EX-99.2 3 lc99_2.htm LOEWS CORPORATION PRESS RELEASE Unassociated Document

 
Exhibit 99.2
   
LOEWS CORPORATION
Contact:
Peter W. Keegan
 
Senior Vice President
NEWS RELEASE
(212) 521-2950
   
FOR IMMEDIATE RELEASE    
Joshua E. Kahn
 
Investor Relations
 
(212) 521-2788
   
 
Candace Leeds
 
V. P. of Public Affairs
 
(212) 521-2416



LOEWS CORPORATION ANNOUNCES
REDEMPTION OF 7% SENIOR NOTES DUE 2023

ANNOUNCES COMPLETION OF $400 MILLION NOTES OFFERINGS

NEW YORK, January 27, 2005 - Loews Corporation (NYSE: LTR) announced today that on February 28, 2005 it will redeem all of its outstanding $400 million principal amount 7% Senior Notes due October 15, 2023 (CUSIP Number 540424 AJ7) at a redemption price of 102.148% of the principal amount, plus interest accrued to that date. On that date, the redemption price will become payable to the holders of the 7% notes and the 7% notes will cease accruing interest.

Copies of the Notice of Redemption may be obtained from JPMorgan Chase Bank, N.A., the Indenture Trustee and Paying Agent, Corporate Trust Services, 2001 Bryan Street, 9th Floor, Dallas, Texas 75201, telephone number 800.275.2048.

The Company also announced today that it has completed the sale of $300 million principal amount of its 6% Senior Notes due 2035 and $100 million principal amount of its 5-1/4% Senior Notes due 2016 in a public offering underwritten by Citigroup Global Markets Inc.
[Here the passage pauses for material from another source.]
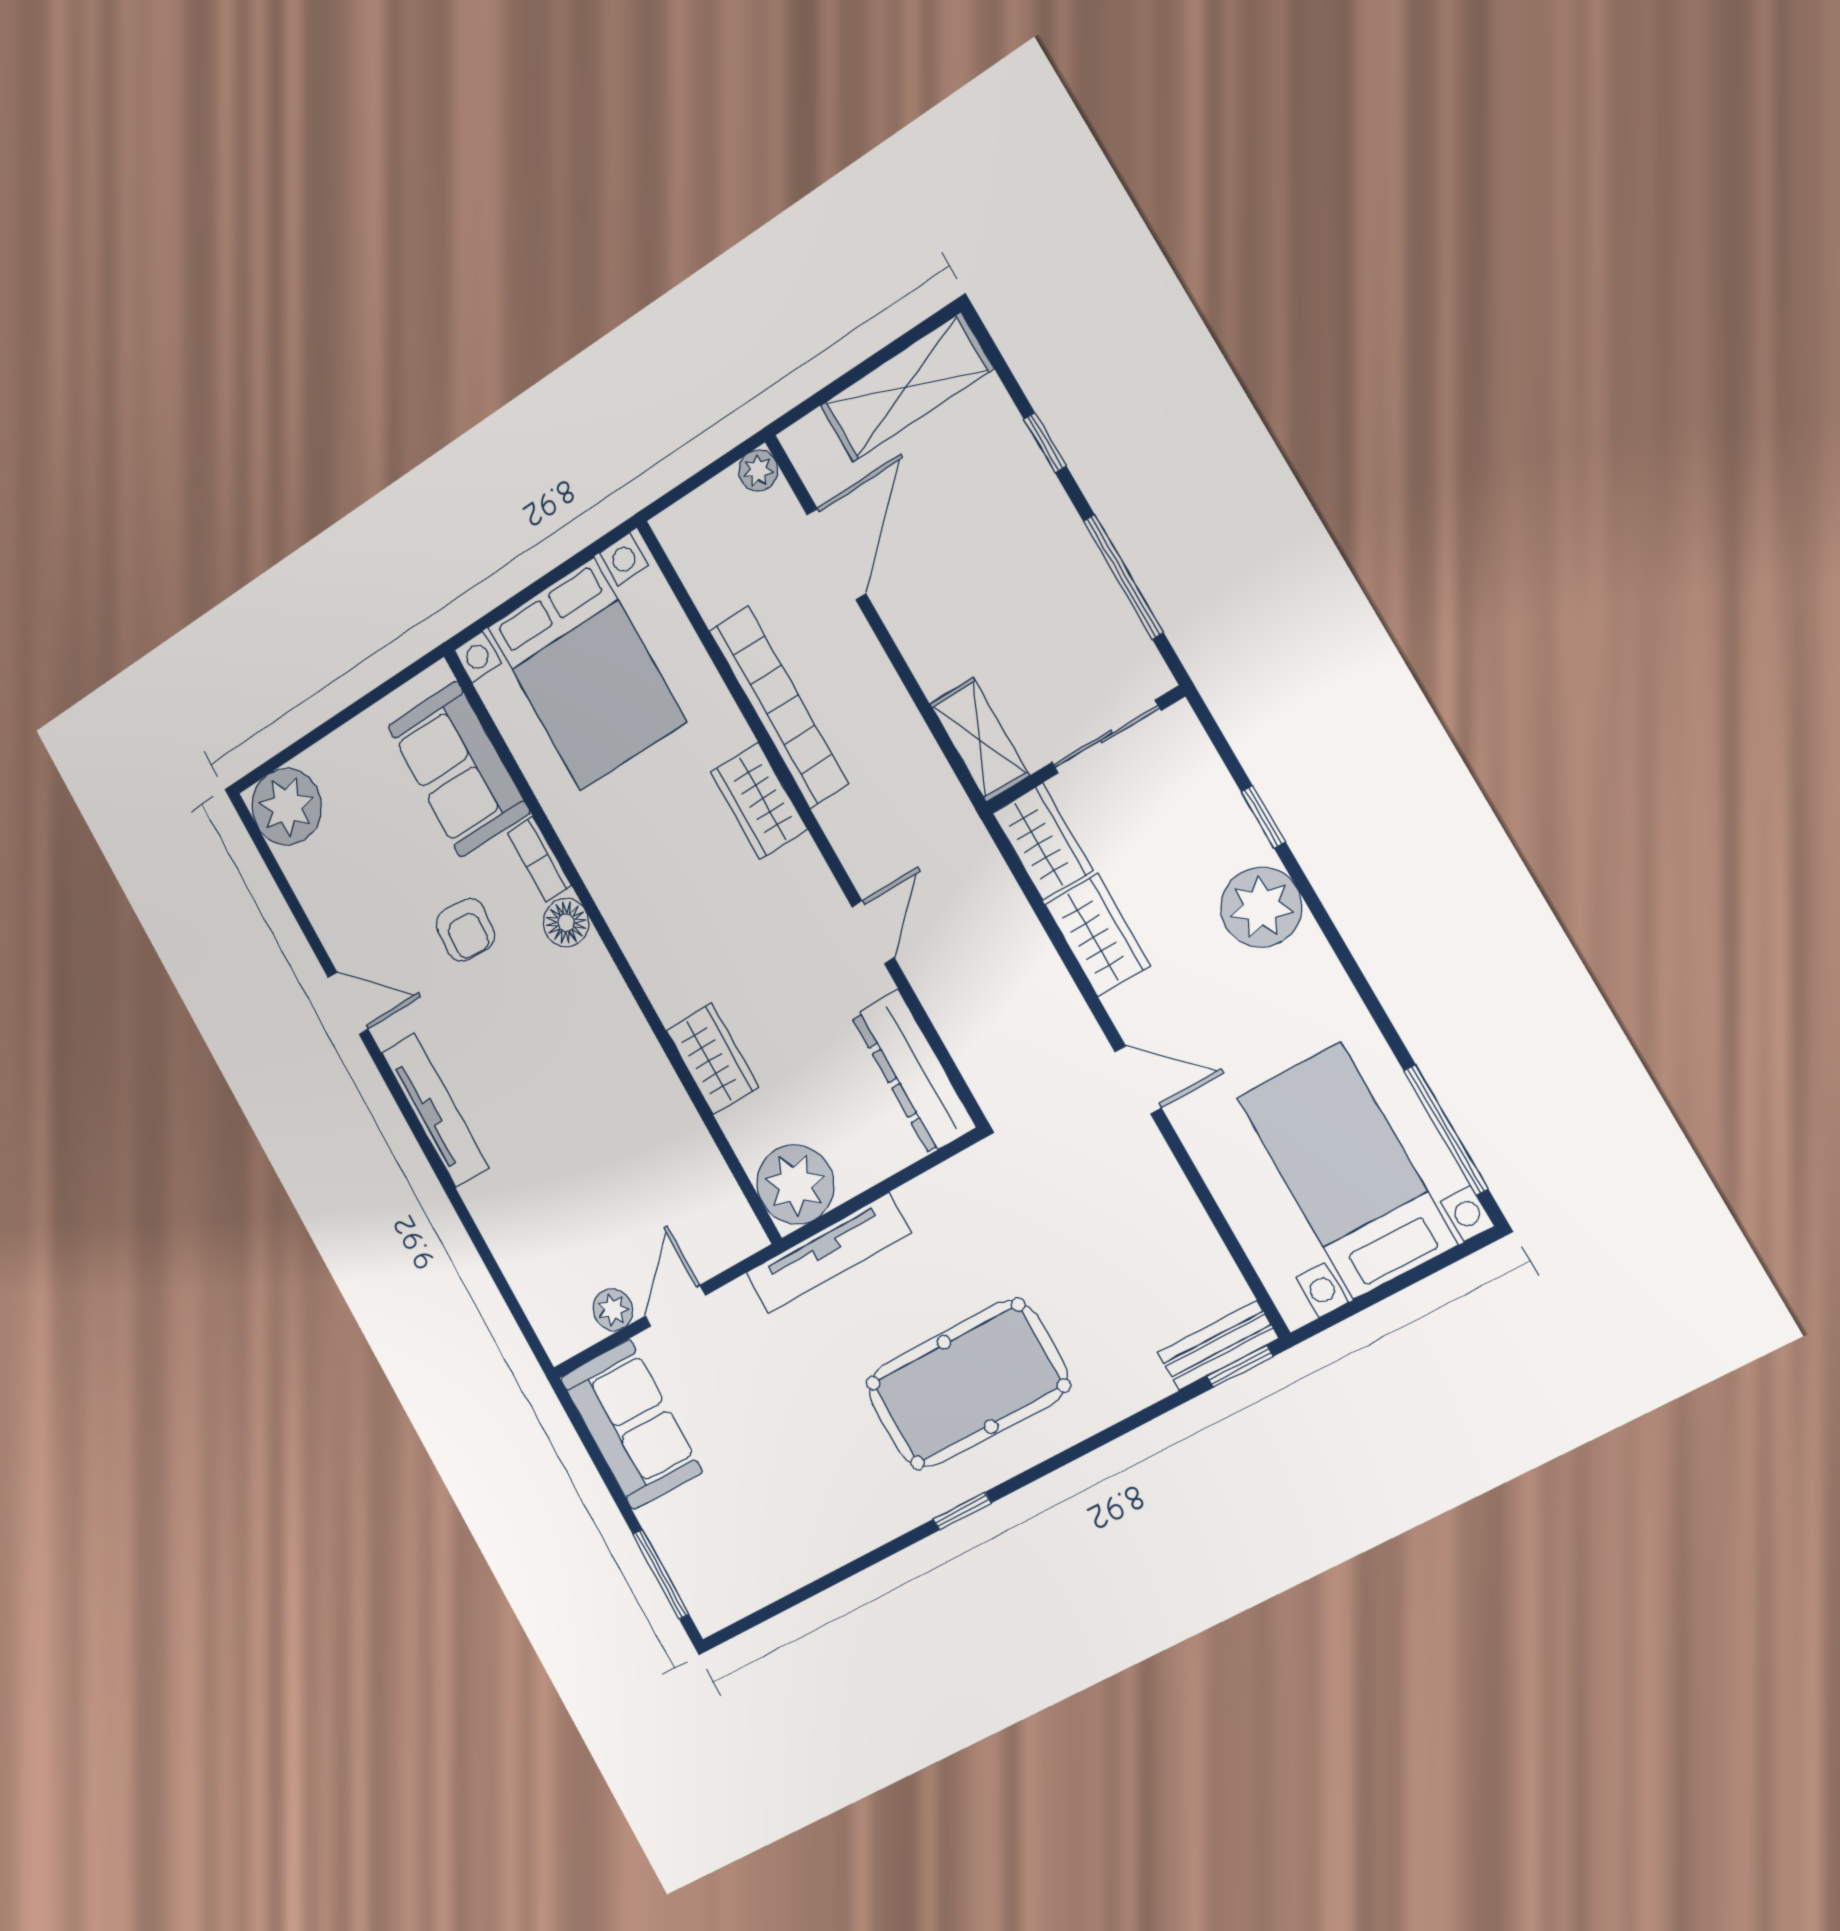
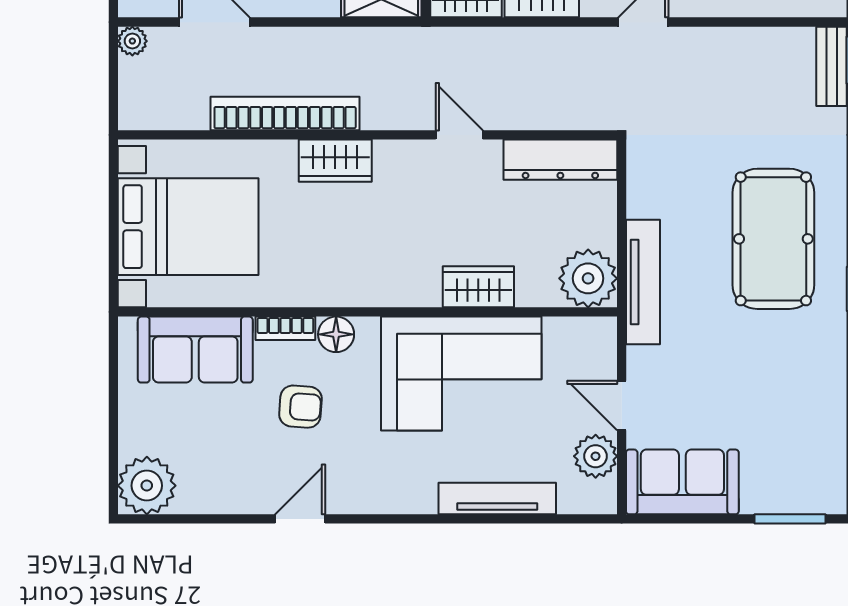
corner sofa: (605, 1096) -> (461, 374), added
tv unit: (435, 1110) -> (497, 499), moved
plant: (613, 1310) -> (596, 456), width x1.38, depth x1.38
The Company will use the proceeds from these offerings, together with cash on hand, to fund the redemption price of its 7% notes.

This press release does not constitute an offer to sell or a solicitation of an offer to buy any securities. A written prospectus relating to the sale of the Company’s 6% Senior Notes due 2035 and 5-1/4% Senior Notes due 2016 may be obtained from sales representatives of Citigroup Global Markets Inc., Brooklyn Army Terminal, 140 58th Street, Brooklyn, New York 11220, telephone number 718.765.6732. 
 
This press release contains forward-looking statements within the meaning of the Private Securities Litigation Reform Act of 1995 and other federal securities laws relating to expectations, plans or prospects for the Company, including those relating to whether or not the Company will consummate the redemption of the notes and the anticipated use of proceeds of the offering. These statements are based upon the current expectations and beliefs of the Company’s management and are subject to certain risks and uncertainties that could cause actual results to differ materially from those described in the forward-looking statements. These risks and uncertainties include market conditions and other factors beyond the Company’s control and the risk factors and other cautionary statements discussed in the Company’s Form 10-K/A for the year ended December 31, 2003 and other filings with the U.S. Securities and Exchange Commission.